Climate change: Americans crowding into future heatwave zones, study says

Houston-Dallas-San Antonio and Atlanta-Charlotte-Raleigh areas most affected by ‘double whammy’ of population shift and temperature rises, scientists argue

AP, May 18

The combination of global warming and a shifting US population will by mid-century deliver a “double whammy” that greatly increases the number of Americans exposed to extremely hot days, a new study says.

People are migrating into areas where the heat is likely to increase more, said the authors of a study published on Monday by the journal Nature Climate Change.

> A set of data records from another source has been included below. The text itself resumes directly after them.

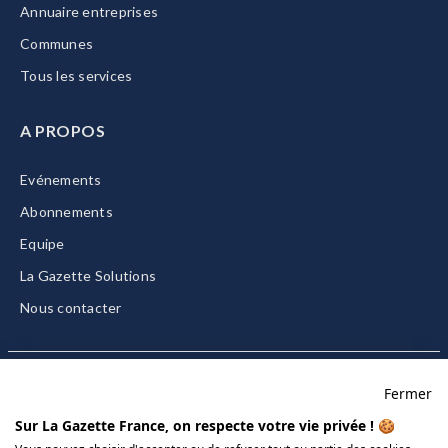
Annuaire entreprises
Communes
Tous les services
A PROPOS
Evénements
Abonnements
Equipe
La Gazette Solutions
Nous contacter
Fermer
Mentions légales
Sur La Gazette France, on respecte votre vie privée ! 🍪
CGU/CGV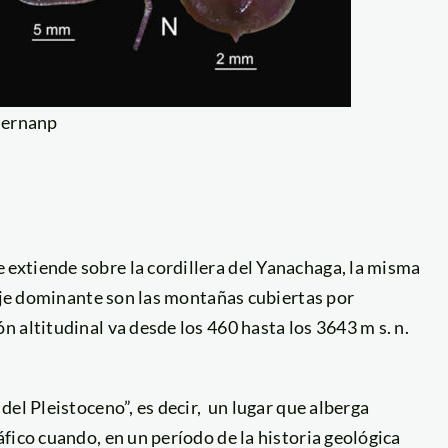
Sernanp
extiende sobre la cordillera del Yanachaga, la misma
saje dominante son las montañas cubiertas por
 altitudinal va desde los 460 hasta los 3643 m s. n.
el Pleistoceno”, es decir, un lugar que alberga
fico cuando, en un período de la historia geológica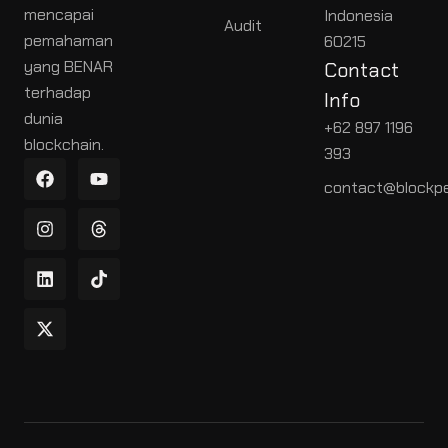
mencapai
Indonesia
Audit
pemahaman
60215
yang BENAR
Contact
terhadap
Info
dunia
+62 897 1196
blockchain.
393
contact@blockpe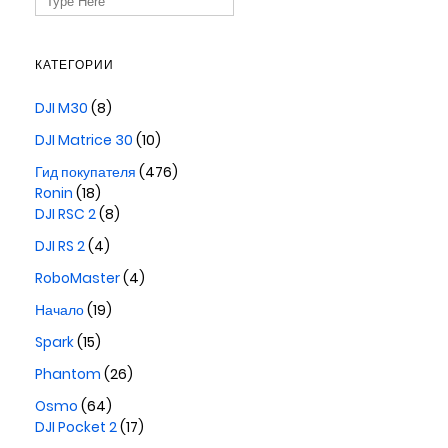
for:
КАТЕГОРИИ
DJI M30
(8)
DJI Matrice 30
(10)
Гид покупателя
(476)
Ronin
(18)
DJI RSC 2
(8)
DJI RS 2
(4)
RoboMaster
(4)
Начало
(19)
Spark
(15)
Phantom
(26)
Osmo
(64)
DJI Pocket 2
(17)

The study highlighted the Houston-Dallas-San Antonio and Atlanta-Charlotte-Raleigh corridors as the places where the effect looks to be greatest.

“It’s not just the climate that is changing in the future,” said study co-author Linda Mearns, a senior scientist at the National Center for Atmospheric Research in Boulder, Colorado. “It is many things: how many people and where people are that affects their exposure to climate changes.”

In a unique study looking at the interplay of projected changes in climate and population, scientists tried to characterize the number of people who will feel temperatures of 95F (35C) or higher and how often they will feel it. They used a figure called person days for the extreme heat to reflect both the length of time heat waves continued and how many people felt it by multiplying people affected by how many days they felt the heat.

Between 1970 and 2000 the US averaged about 2.3bn person days of extreme heat each year. But between 2040 and 2070 that number will be 10bn-14bn person days a year, according to the study.